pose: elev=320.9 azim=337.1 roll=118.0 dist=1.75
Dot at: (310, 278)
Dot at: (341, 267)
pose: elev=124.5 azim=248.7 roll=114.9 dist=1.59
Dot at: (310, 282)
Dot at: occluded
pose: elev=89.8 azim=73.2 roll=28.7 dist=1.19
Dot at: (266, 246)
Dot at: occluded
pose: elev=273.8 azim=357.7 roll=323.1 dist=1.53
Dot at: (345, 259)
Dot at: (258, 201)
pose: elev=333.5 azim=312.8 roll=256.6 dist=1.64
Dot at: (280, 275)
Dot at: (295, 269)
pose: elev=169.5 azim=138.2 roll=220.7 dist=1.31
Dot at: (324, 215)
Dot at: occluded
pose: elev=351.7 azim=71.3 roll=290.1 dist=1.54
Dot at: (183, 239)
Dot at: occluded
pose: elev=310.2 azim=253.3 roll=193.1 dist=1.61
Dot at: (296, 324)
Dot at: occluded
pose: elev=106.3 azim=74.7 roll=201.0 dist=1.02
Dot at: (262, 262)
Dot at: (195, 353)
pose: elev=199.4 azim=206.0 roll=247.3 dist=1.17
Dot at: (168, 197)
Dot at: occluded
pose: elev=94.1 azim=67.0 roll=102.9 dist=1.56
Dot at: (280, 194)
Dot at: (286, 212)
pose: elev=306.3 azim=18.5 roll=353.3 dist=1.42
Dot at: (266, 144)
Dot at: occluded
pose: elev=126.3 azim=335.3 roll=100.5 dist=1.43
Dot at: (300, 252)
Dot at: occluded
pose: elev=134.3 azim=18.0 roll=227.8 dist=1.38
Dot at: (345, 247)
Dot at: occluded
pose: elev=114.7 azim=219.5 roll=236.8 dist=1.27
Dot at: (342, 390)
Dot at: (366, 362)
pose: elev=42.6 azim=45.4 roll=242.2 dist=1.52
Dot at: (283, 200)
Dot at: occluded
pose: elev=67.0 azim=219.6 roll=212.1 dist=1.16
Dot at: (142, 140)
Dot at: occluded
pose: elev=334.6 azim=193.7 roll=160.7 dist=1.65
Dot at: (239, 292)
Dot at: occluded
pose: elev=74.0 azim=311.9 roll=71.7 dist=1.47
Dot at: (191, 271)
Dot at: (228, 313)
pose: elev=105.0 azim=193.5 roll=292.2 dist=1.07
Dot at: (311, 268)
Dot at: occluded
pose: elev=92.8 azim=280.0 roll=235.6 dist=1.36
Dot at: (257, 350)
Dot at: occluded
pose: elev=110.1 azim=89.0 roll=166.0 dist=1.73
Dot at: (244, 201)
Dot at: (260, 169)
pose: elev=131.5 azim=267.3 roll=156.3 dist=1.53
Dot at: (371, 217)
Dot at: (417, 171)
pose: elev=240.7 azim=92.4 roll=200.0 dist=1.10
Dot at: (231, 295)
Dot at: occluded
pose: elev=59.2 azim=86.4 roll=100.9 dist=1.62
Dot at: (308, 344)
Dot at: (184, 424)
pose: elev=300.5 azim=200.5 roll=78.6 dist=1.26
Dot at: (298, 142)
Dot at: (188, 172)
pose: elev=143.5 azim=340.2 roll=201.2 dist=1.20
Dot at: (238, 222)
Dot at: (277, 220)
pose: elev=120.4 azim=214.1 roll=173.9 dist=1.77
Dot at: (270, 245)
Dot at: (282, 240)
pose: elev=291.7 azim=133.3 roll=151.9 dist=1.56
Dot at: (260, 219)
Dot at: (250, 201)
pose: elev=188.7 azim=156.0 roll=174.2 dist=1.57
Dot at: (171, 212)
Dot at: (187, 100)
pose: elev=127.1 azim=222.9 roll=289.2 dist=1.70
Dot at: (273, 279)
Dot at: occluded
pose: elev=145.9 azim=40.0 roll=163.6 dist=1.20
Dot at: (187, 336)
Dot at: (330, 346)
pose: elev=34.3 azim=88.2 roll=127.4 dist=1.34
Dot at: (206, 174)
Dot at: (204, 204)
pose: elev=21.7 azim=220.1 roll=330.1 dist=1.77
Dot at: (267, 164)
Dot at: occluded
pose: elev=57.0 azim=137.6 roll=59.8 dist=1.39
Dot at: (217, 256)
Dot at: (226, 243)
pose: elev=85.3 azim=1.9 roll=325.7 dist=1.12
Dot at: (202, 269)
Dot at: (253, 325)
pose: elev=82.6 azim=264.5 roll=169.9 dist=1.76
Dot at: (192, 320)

▸ WHAT NEEDS TO BE DONE
Copy out all of the records above line for line, with no changes.

▸ WRITTEN RESPONSE
pose: elev=320.9 azim=337.1 roll=118.0 dist=1.75
Dot at: (310, 278)
Dot at: (341, 267)
pose: elev=124.5 azim=248.7 roll=114.9 dist=1.59
Dot at: (310, 282)
Dot at: occluded
pose: elev=89.8 azim=73.2 roll=28.7 dist=1.19
Dot at: (266, 246)
Dot at: occluded
pose: elev=273.8 azim=357.7 roll=323.1 dist=1.53
Dot at: (345, 259)
Dot at: (258, 201)
pose: elev=333.5 azim=312.8 roll=256.6 dist=1.64
Dot at: (280, 275)
Dot at: (295, 269)
pose: elev=169.5 azim=138.2 roll=220.7 dist=1.31
Dot at: (324, 215)
Dot at: occluded
pose: elev=351.7 azim=71.3 roll=290.1 dist=1.54
Dot at: (183, 239)
Dot at: occluded
pose: elev=310.2 azim=253.3 roll=193.1 dist=1.61
Dot at: (296, 324)
Dot at: occluded
pose: elev=106.3 azim=74.7 roll=201.0 dist=1.02
Dot at: (262, 262)
Dot at: (195, 353)
pose: elev=199.4 azim=206.0 roll=247.3 dist=1.17
Dot at: (168, 197)
Dot at: occluded
pose: elev=94.1 azim=67.0 roll=102.9 dist=1.56
Dot at: (280, 194)
Dot at: (286, 212)
pose: elev=306.3 azim=18.5 roll=353.3 dist=1.42
Dot at: (266, 144)
Dot at: occluded
pose: elev=126.3 azim=335.3 roll=100.5 dist=1.43
Dot at: (300, 252)
Dot at: occluded
pose: elev=134.3 azim=18.0 roll=227.8 dist=1.38
Dot at: (345, 247)
Dot at: occluded
pose: elev=114.7 azim=219.5 roll=236.8 dist=1.27
Dot at: (342, 390)
Dot at: (366, 362)
pose: elev=42.6 azim=45.4 roll=242.2 dist=1.52
Dot at: (283, 200)
Dot at: occluded
pose: elev=67.0 azim=219.6 roll=212.1 dist=1.16
Dot at: (142, 140)
Dot at: occluded
pose: elev=334.6 azim=193.7 roll=160.7 dist=1.65
Dot at: (239, 292)
Dot at: occluded
pose: elev=74.0 azim=311.9 roll=71.7 dist=1.47
Dot at: (191, 271)
Dot at: (228, 313)
pose: elev=105.0 azim=193.5 roll=292.2 dist=1.07
Dot at: (311, 268)
Dot at: occluded
pose: elev=92.8 azim=280.0 roll=235.6 dist=1.36
Dot at: (257, 350)
Dot at: occluded
pose: elev=110.1 azim=89.0 roll=166.0 dist=1.73
Dot at: (244, 201)
Dot at: (260, 169)
pose: elev=131.5 azim=267.3 roll=156.3 dist=1.53
Dot at: (371, 217)
Dot at: (417, 171)
pose: elev=240.7 azim=92.4 roll=200.0 dist=1.10
Dot at: (231, 295)
Dot at: occluded
pose: elev=59.2 azim=86.4 roll=100.9 dist=1.62
Dot at: (308, 344)
Dot at: (184, 424)
pose: elev=300.5 azim=200.5 roll=78.6 dist=1.26
Dot at: (298, 142)
Dot at: (188, 172)
pose: elev=143.5 azim=340.2 roll=201.2 dist=1.20
Dot at: (238, 222)
Dot at: (277, 220)
pose: elev=120.4 azim=214.1 roll=173.9 dist=1.77
Dot at: (270, 245)
Dot at: (282, 240)
pose: elev=291.7 azim=133.3 roll=151.9 dist=1.56
Dot at: (260, 219)
Dot at: (250, 201)
pose: elev=188.7 azim=156.0 roll=174.2 dist=1.57
Dot at: (171, 212)
Dot at: (187, 100)
pose: elev=127.1 azim=222.9 roll=289.2 dist=1.70
Dot at: (273, 279)
Dot at: occluded
pose: elev=145.9 azim=40.0 roll=163.6 dist=1.20
Dot at: (187, 336)
Dot at: (330, 346)
pose: elev=34.3 azim=88.2 roll=127.4 dist=1.34
Dot at: (206, 174)
Dot at: (204, 204)
pose: elev=21.7 azim=220.1 roll=330.1 dist=1.77
Dot at: (267, 164)
Dot at: occluded
pose: elev=57.0 azim=137.6 roll=59.8 dist=1.39
Dot at: (217, 256)
Dot at: (226, 243)
pose: elev=85.3 azim=1.9 roll=325.7 dist=1.12
Dot at: (202, 269)
Dot at: (253, 325)
pose: elev=82.6 azim=264.5 roll=169.9 dist=1.76
Dot at: (192, 320)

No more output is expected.